REQUIRED ACTION -> Copy down all of the data below word for word, leaving out the pictures.

EXERCISE INPUT ->
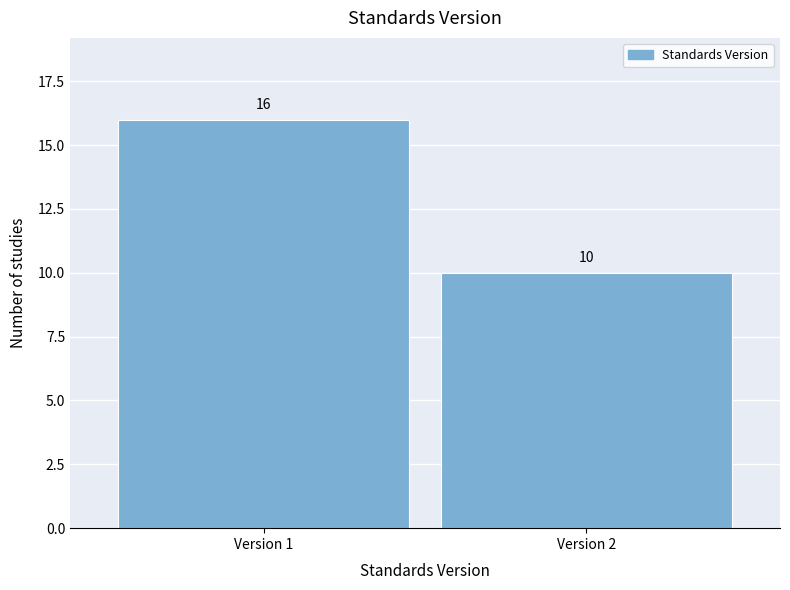

Reading left to right, transcribe all the data shown in this chart.

16	10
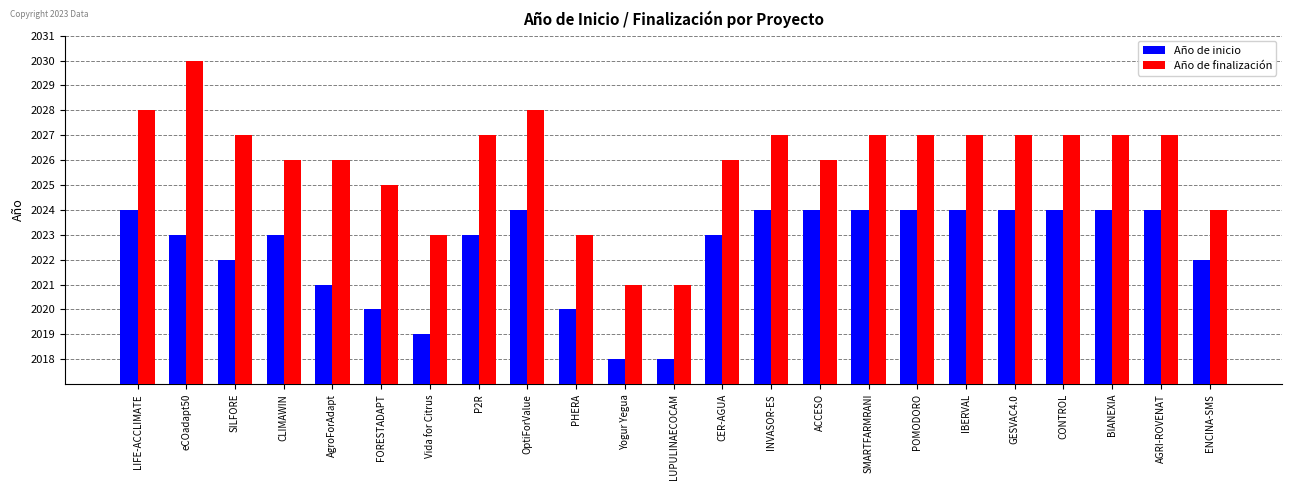

What are all the series names shown in the legend?

Año de inicio, Año de finalización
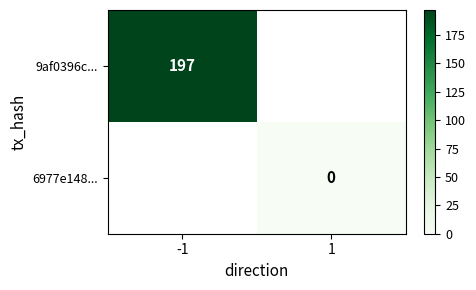

Is it true that 9af0396c... equals 197 at -1?

True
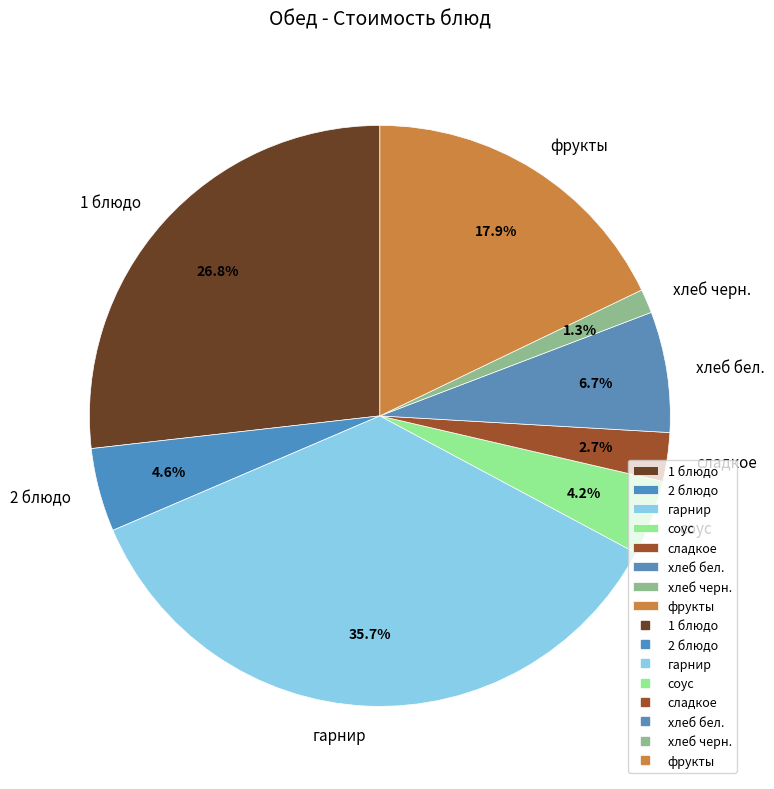

To the nearest percent, what is the difference between the largest and smallest slice percentages?

34%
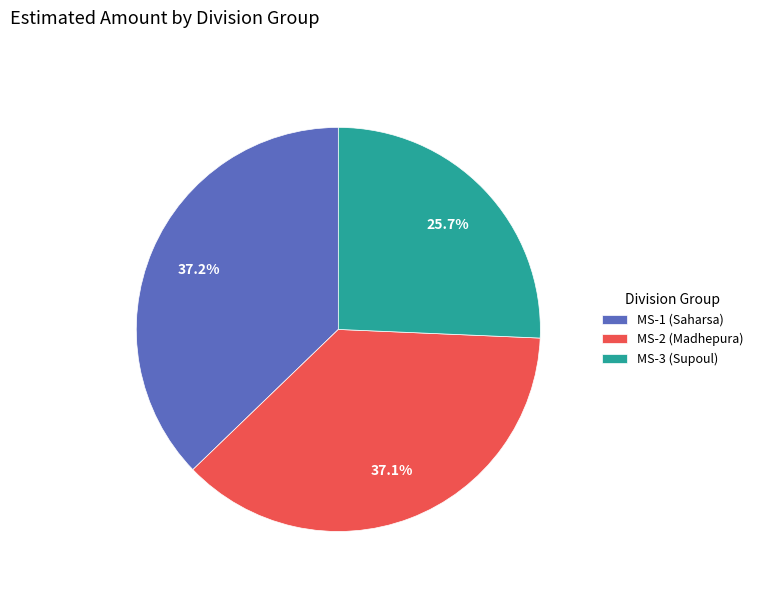

Is it true that MS-2 (Madhepura) is 28% of the pie?

False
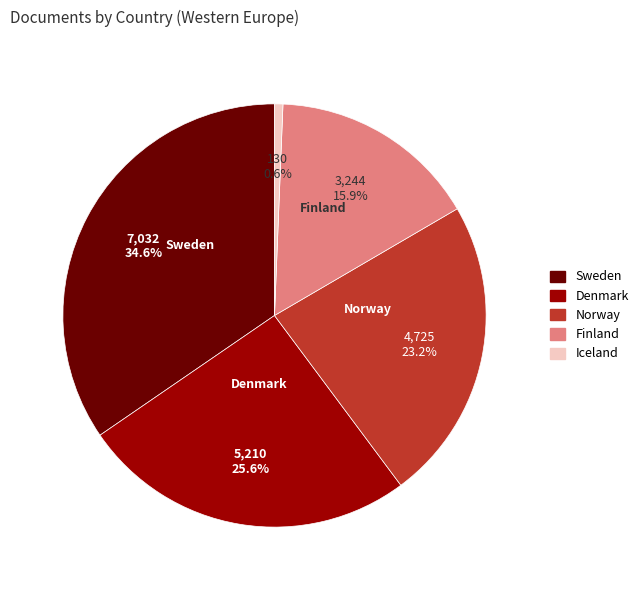

What is the largest slice in the pie chart?

Sweden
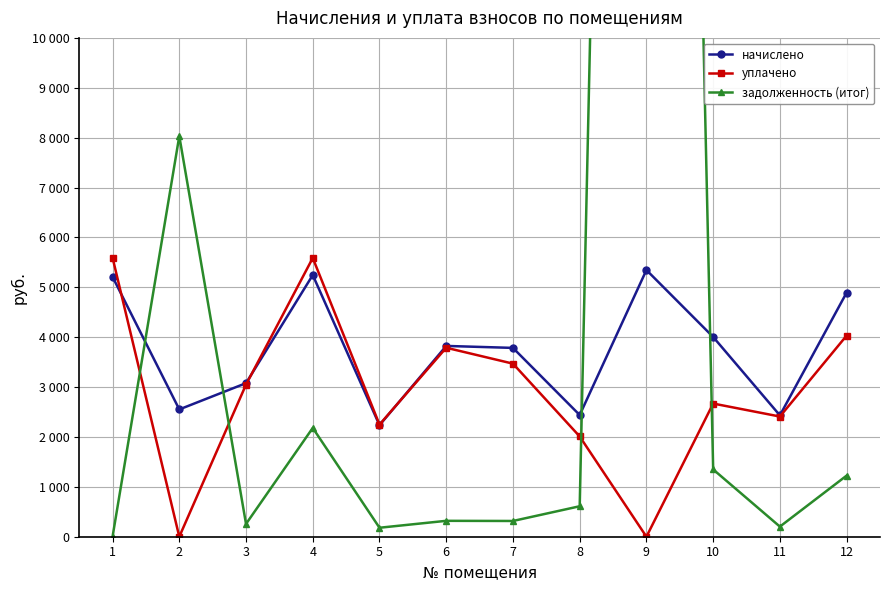

True or false: уплачено has a value of 2248.3 at 5.

True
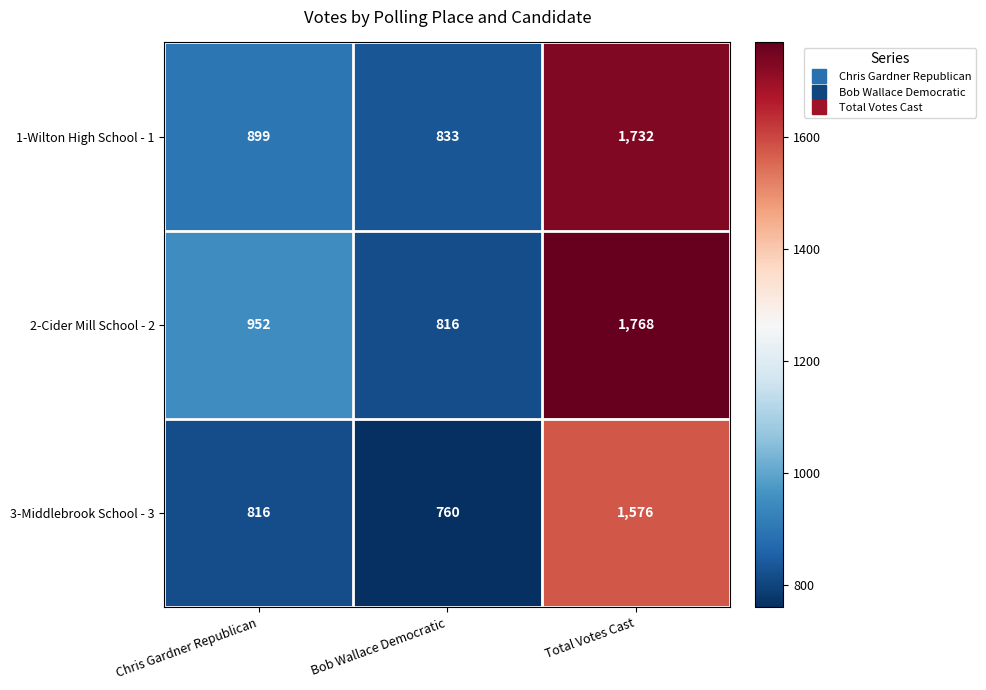

At Bob Wallace Democratic, list the series in order from largest to smallest.

1-Wilton High School - 1, 2-Cider Mill School - 2, 3-Middlebrook School - 3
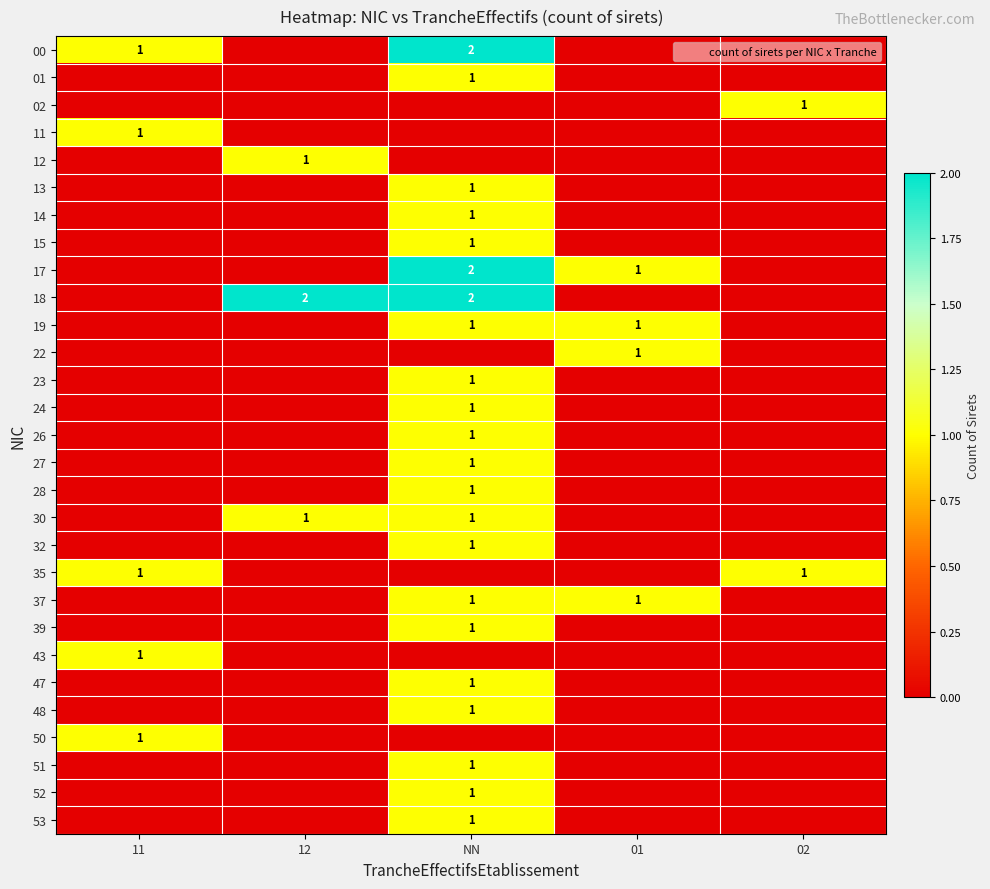

True or false: 48 has a value of 1 at NN.

True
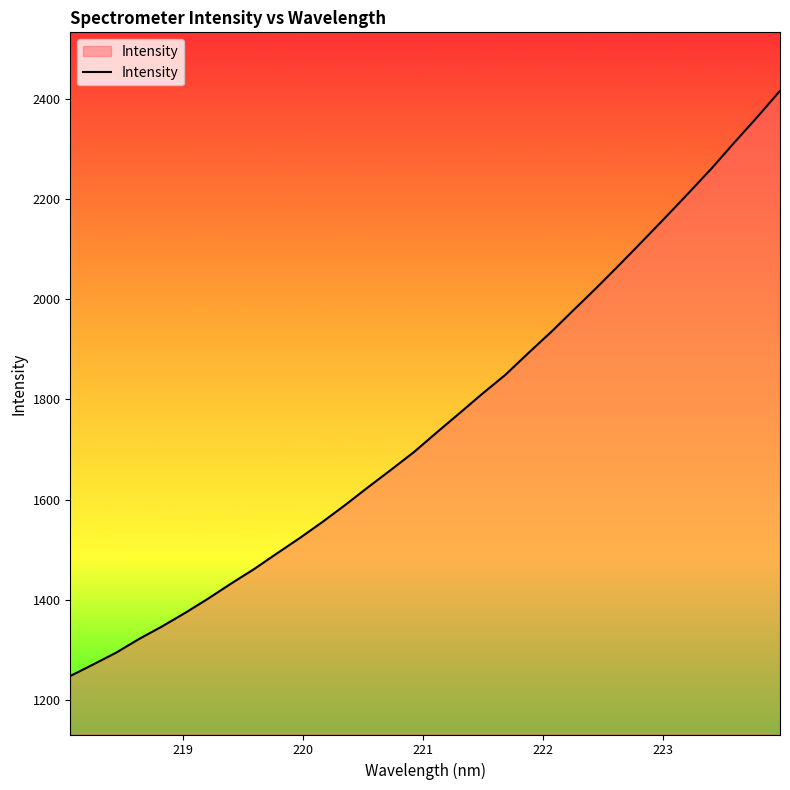

What is the minimum value shown in the chart?

1248.2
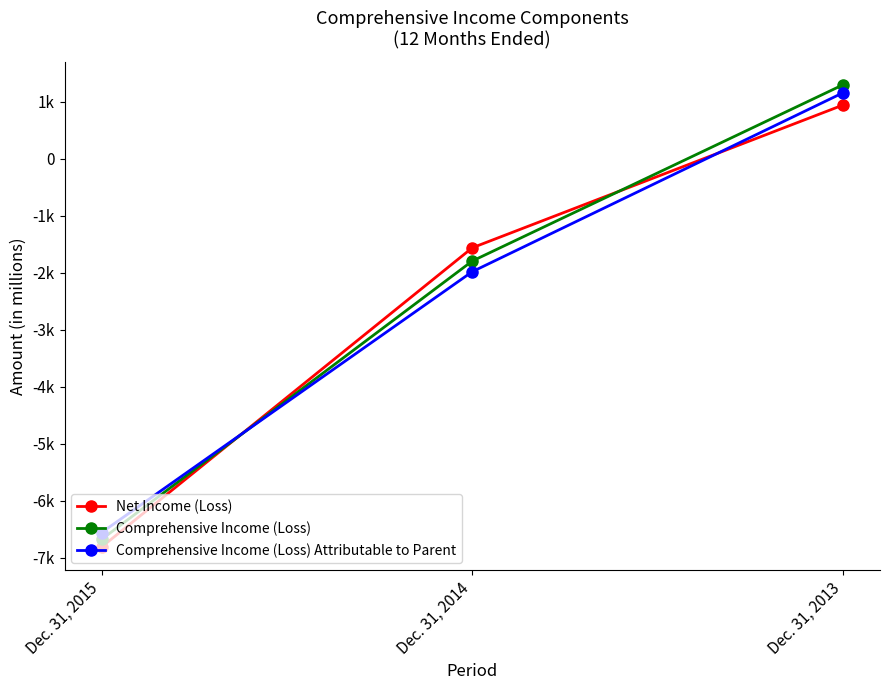

What is the spread (max minus min) of values at Dec. 31, 2015?

254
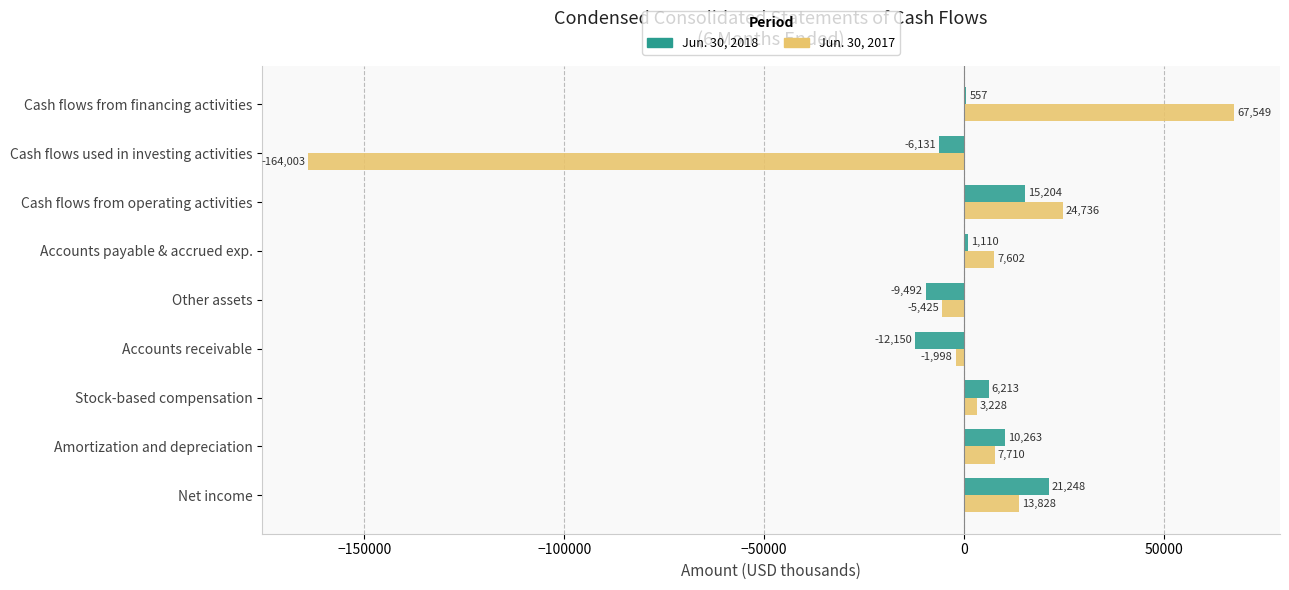

What is the sum of all Jun. 30, 2018 values?

26822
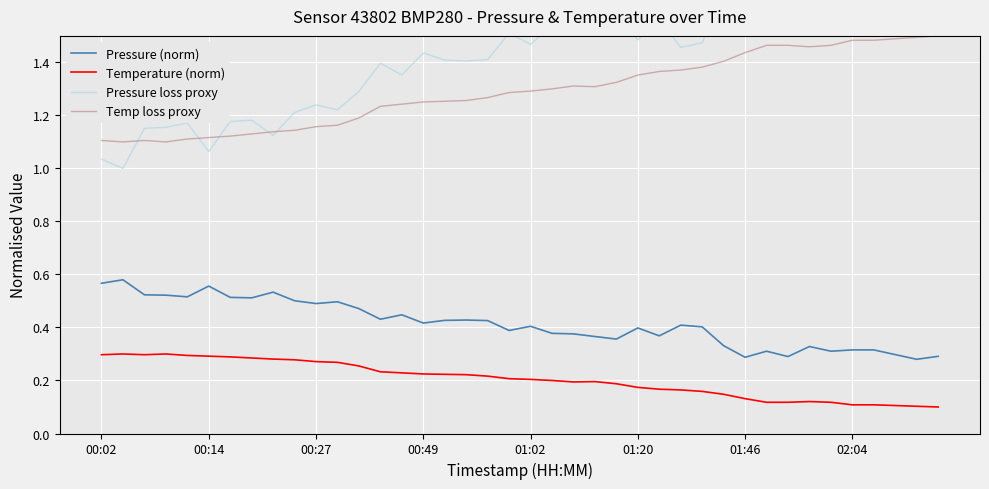

At which label is Pressure (norm) closest to 0?

38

WORKED SOLUTION ->
Reading left to right, transcribe all the data shown in this chart.

16	10

What are all the series names shown in the legend?

Año de inicio, Año de finalización

Is it true that 9af0396c... equals 197 at -1?

True

To the nearest percent, what is the difference between the largest and smallest slice percentages?

34%

Is it true that MS-2 (Madhepura) is 28% of the pie?

False

What is the largest slice in the pie chart?

Sweden

True or false: уплачено has a value of 2248.3 at 5.

True

At Bob Wallace Democratic, list the series in order from largest to smallest.

1-Wilton High School - 1, 2-Cider Mill School - 2, 3-Middlebrook School - 3

True or false: 48 has a value of 1 at NN.

True

What is the minimum value shown in the chart?

1248.2

What is the spread (max minus min) of values at Dec. 31, 2015?

254

What is the sum of all Jun. 30, 2018 values?

26822

At which label is Pressure (norm) closest to 0?

38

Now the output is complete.